Your objective: Begin at the line that holds "left eye: (266, 156)" and retype every line through the end of the material, both included. Leave out the pictures.

*** Supplied data Section Begins ***

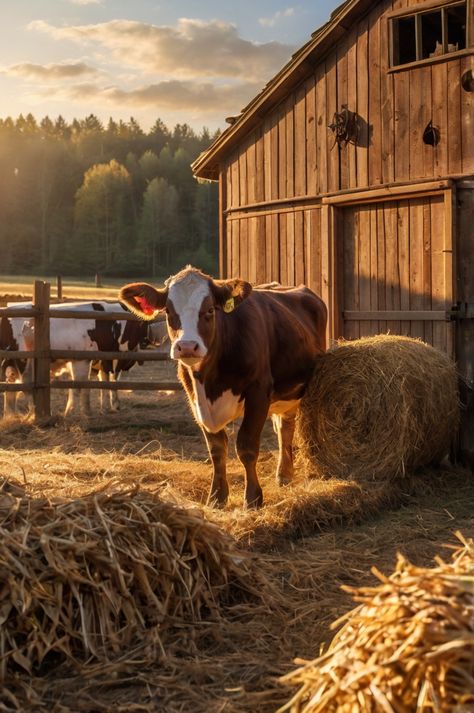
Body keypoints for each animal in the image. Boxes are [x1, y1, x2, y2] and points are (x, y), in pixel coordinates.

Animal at [119, 266, 326, 506]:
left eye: (210, 310)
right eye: (168, 312)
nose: (187, 346)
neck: (210, 379)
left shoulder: (258, 392)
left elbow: (246, 446)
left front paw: (253, 498)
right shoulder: (195, 398)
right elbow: (217, 448)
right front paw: (217, 496)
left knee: (286, 427)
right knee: (285, 427)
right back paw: (284, 475)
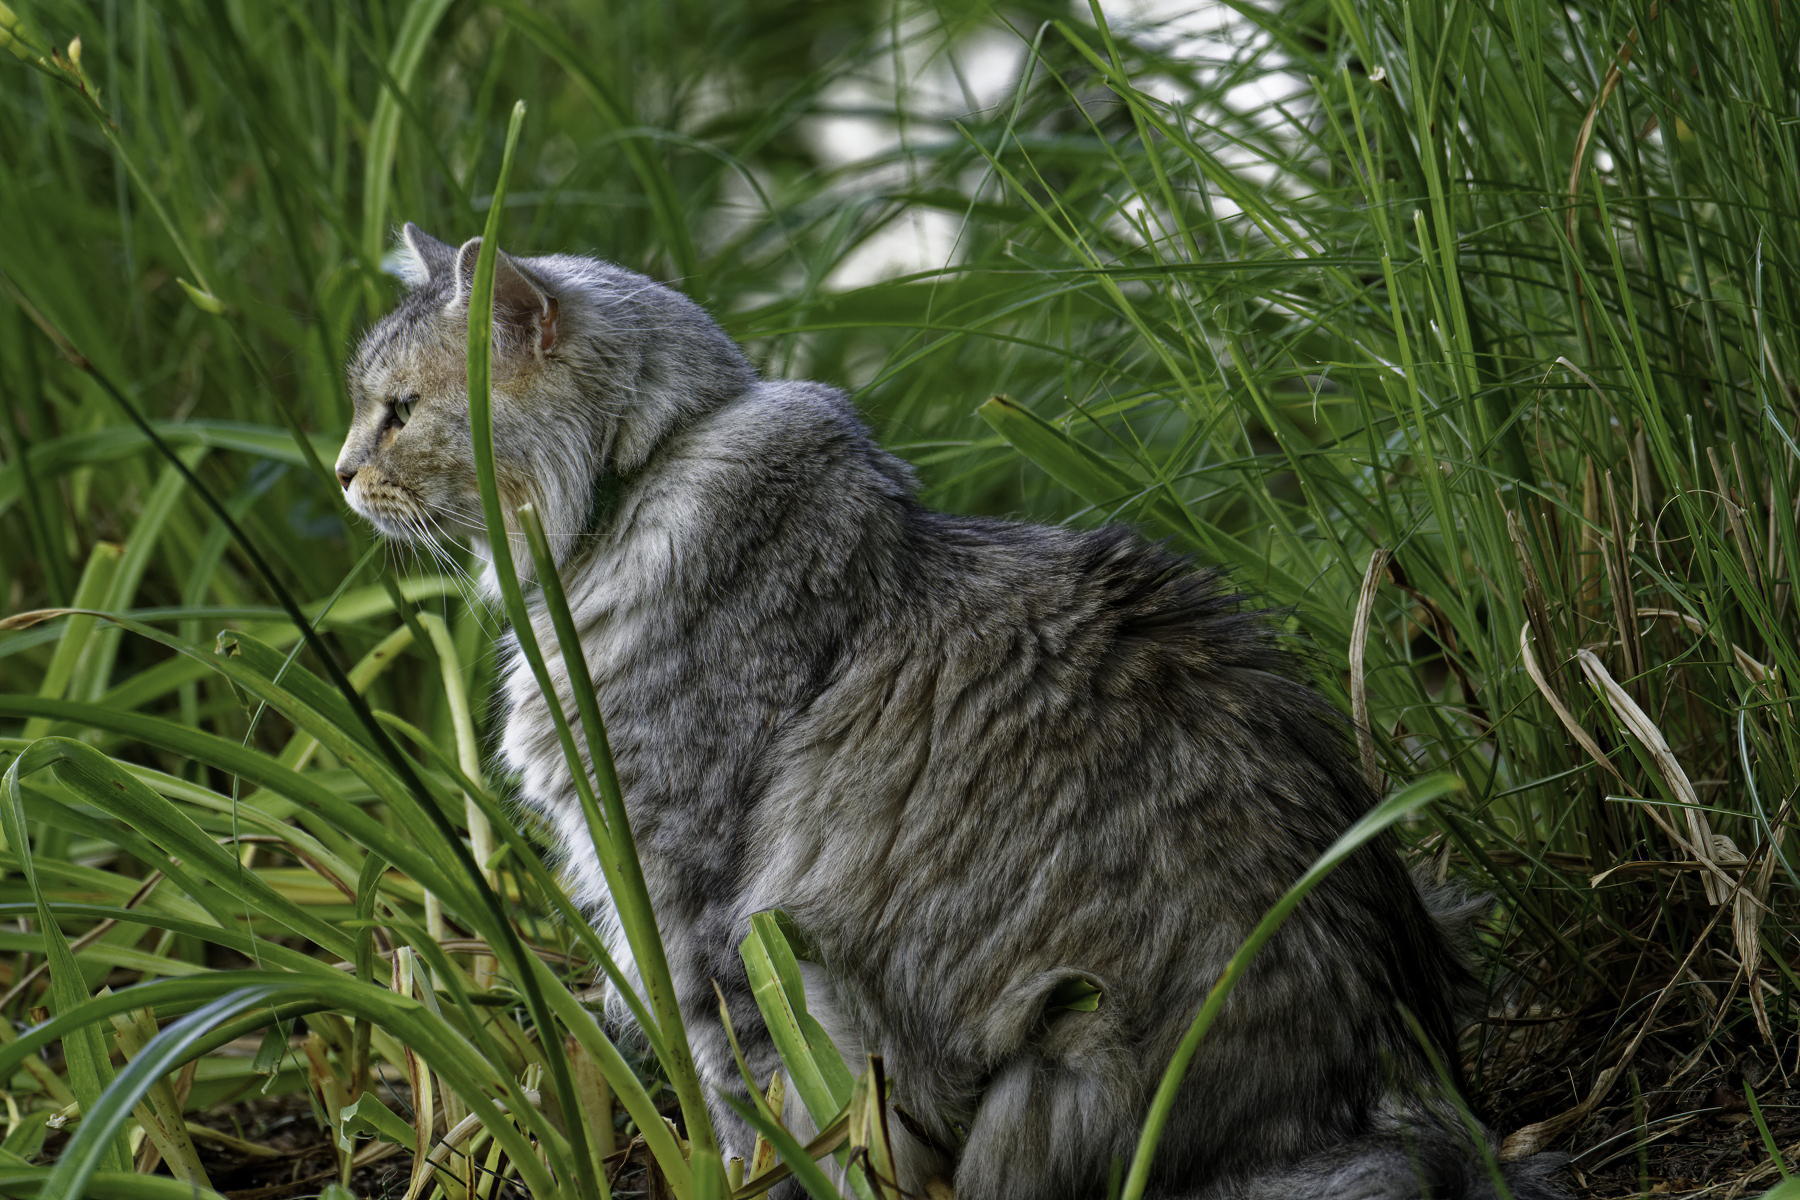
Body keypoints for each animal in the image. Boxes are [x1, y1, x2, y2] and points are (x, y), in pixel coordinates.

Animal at [334, 223, 1562, 1200]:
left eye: (397, 413)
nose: (339, 474)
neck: (641, 483)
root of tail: (1379, 1098)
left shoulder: (692, 904)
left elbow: (743, 1111)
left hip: (1056, 1041)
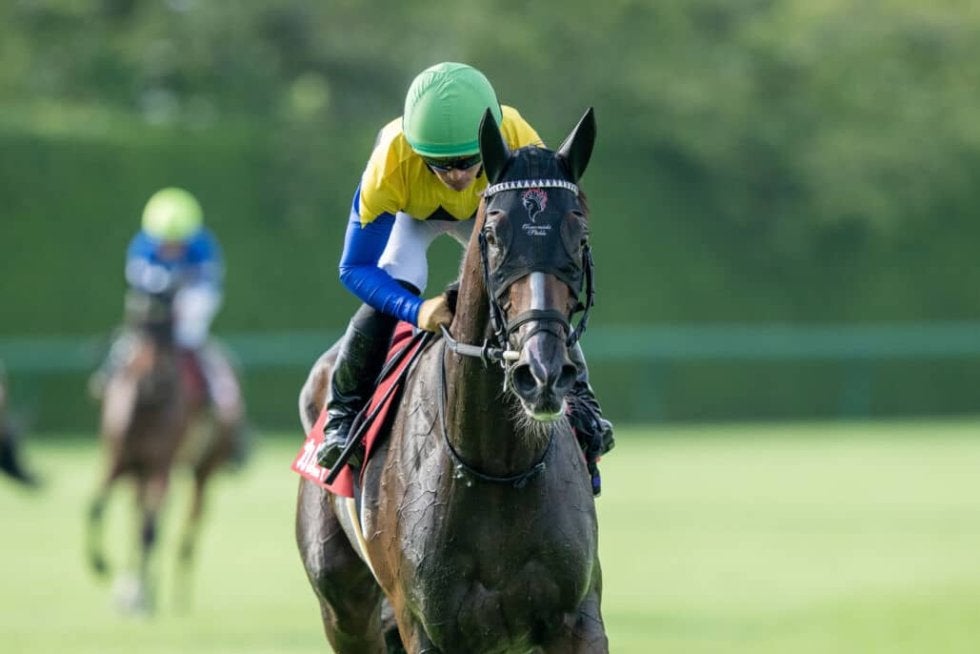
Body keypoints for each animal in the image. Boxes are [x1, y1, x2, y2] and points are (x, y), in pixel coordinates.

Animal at [86, 289, 246, 614]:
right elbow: (96, 507)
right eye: (140, 324)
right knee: (139, 515)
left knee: (190, 519)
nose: (155, 378)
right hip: (141, 473)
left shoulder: (161, 465)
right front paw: (102, 566)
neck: (146, 405)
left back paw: (176, 593)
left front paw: (140, 596)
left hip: (203, 469)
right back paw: (134, 586)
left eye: (170, 328)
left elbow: (149, 529)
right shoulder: (120, 461)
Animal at [296, 107, 607, 653]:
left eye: (580, 234)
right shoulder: (426, 628)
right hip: (344, 610)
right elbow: (360, 268)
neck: (498, 465)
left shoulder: (577, 617)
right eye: (494, 236)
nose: (542, 371)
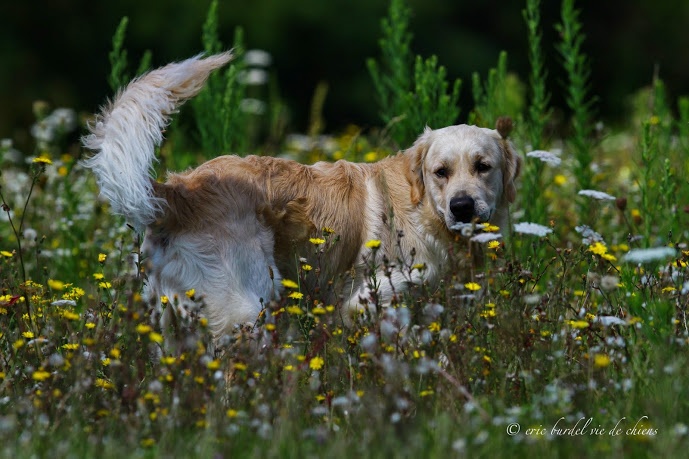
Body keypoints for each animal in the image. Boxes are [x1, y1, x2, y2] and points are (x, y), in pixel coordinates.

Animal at [82, 53, 516, 342]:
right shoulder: (372, 299)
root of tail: (179, 190)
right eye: (440, 172)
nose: (463, 206)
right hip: (247, 309)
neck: (423, 209)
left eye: (483, 166)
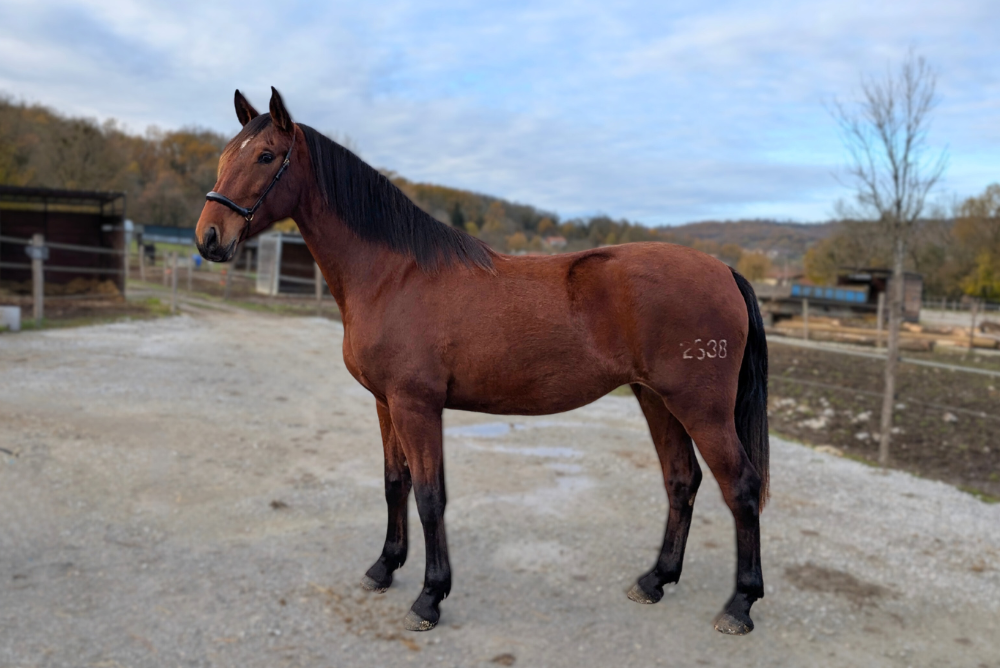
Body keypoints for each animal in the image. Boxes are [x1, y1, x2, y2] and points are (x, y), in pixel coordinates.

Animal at [196, 87, 769, 635]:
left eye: (266, 156)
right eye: (226, 155)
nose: (209, 237)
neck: (392, 275)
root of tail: (724, 270)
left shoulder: (417, 406)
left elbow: (430, 496)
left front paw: (429, 597)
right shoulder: (385, 404)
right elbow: (395, 483)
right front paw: (384, 568)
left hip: (700, 409)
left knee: (740, 487)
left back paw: (740, 606)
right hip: (657, 401)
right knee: (682, 481)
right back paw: (655, 580)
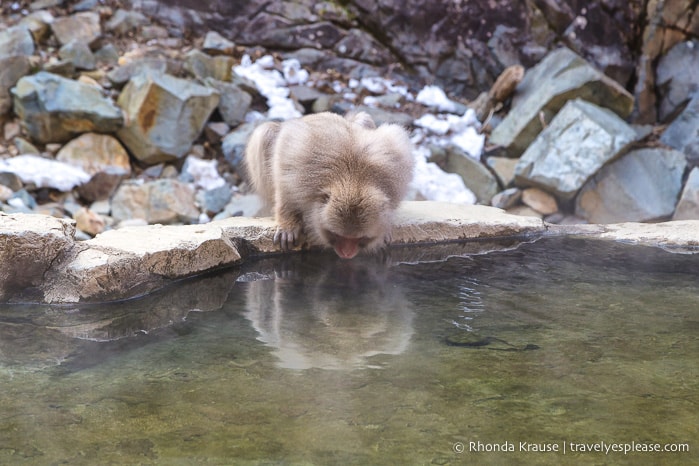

*** Supplied data Section Ends ***

Output for this task:
left eye: (266, 156)
right eye: (226, 155)
nose: (209, 237)
neck: (392, 275)
root of tail: (724, 270)
left shoulder: (417, 406)
left elbow: (430, 496)
left front paw: (429, 597)
right shoulder: (385, 404)
right elbow: (395, 483)
right front paw: (384, 568)
left hip: (700, 409)
left knee: (740, 487)
left back paw: (740, 606)
right hip: (657, 401)
right knee: (682, 481)
right back paw: (655, 580)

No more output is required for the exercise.